### [What you have to do]
Rewrite part of the text about baby pictures, starting at the words "Anyway, I know" and ending after "I’m sharing it.". Change "my dog" to "our dog".

### [Excerpt provided]

And maybe I’m a petty child for even noticing all this difference in the way my mom reacts to receiving baby pictures now to the, ‘Stop giving me all these baby pictures, Jen. It’s getting to be annoying…’ that I got 12 years ago when I had a new baby and wanted (and I admit I expected) some shared happiness from my mom. Maybe it’s juvenile and narcissistic and selfish of me to have hurt feelings about it. But my feelings are hurt. And when something like this happens…when my own mom shows me that she values and likes other people more than she likes me…when she clearly chooses other people over me…it’s hard for me to not see that happening with a lot of other people I’ve always loved and valued in my life whom I want to value and like and choose me, even when they do and are. I just can’t see it. Because social anxiety clouds my view. The social anxiety created from my mom not valuing or choosing me…telling me to leave her alone and I am annoying, but accepting and even reveling in the same actions and attention from other people.
Anyway, I know this sounds real ‘woe is me,’ and I promise I’m working on it. I’m trying very hard to shift my focus toward things that make me feel happy and grateful instead of hurt and unwanted. So here’s a baby picture of my son (who is taller than me now…by kind of a lot) and my dog (who I miss terribly right now) on the Easter after my son turned one, but before he got his first haircut (obviously). I hope you all don’t find it annoying that I’m sharing it.
(Please don’t misuse this photo and make me regret sharing it here. It would break my heart.)

### [Some records]

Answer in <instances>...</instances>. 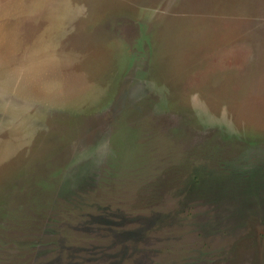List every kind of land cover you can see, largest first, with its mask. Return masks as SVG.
<instances>
[{
  "label": "rangeland",
  "instance_id": "1",
  "mask_svg": "<svg viewBox=\"0 0 264 264\" xmlns=\"http://www.w3.org/2000/svg\"><path fill=\"white\" fill-rule=\"evenodd\" d=\"M0 264H264V0H0Z\"/></svg>",
  "mask_w": 264,
  "mask_h": 264
}]
</instances>
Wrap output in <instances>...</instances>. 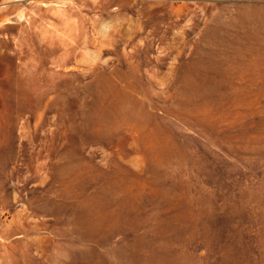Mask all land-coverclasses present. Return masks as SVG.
Wrapping results in <instances>:
<instances>
[{
  "label": "rangeland",
  "instance_id": "rangeland-1",
  "mask_svg": "<svg viewBox=\"0 0 264 264\" xmlns=\"http://www.w3.org/2000/svg\"><path fill=\"white\" fill-rule=\"evenodd\" d=\"M0 264H264V0H0Z\"/></svg>",
  "mask_w": 264,
  "mask_h": 264
},
{
  "label": "bare ground",
  "instance_id": "bare-ground-1",
  "mask_svg": "<svg viewBox=\"0 0 264 264\" xmlns=\"http://www.w3.org/2000/svg\"><path fill=\"white\" fill-rule=\"evenodd\" d=\"M100 206V205H99ZM97 206L96 208H98V209H96L98 212H101V210H102V207L100 206Z\"/></svg>",
  "mask_w": 264,
  "mask_h": 264
}]
</instances>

### [Solution]
Anyway, I know this sounds real ‘woe is me,’ and I promise I’m working on it. I’m trying very hard to shift my focus toward things that make me feel happy and grateful instead of hurt and unwanted. So here’s a baby picture of my son (who is taller than me now…by kind of a lot) and our dog (who I miss terribly right now) on the Easter after my son turned one, but before he got his first haircut (obviously). I hope you all don’t find it annoying that I’m sharing it.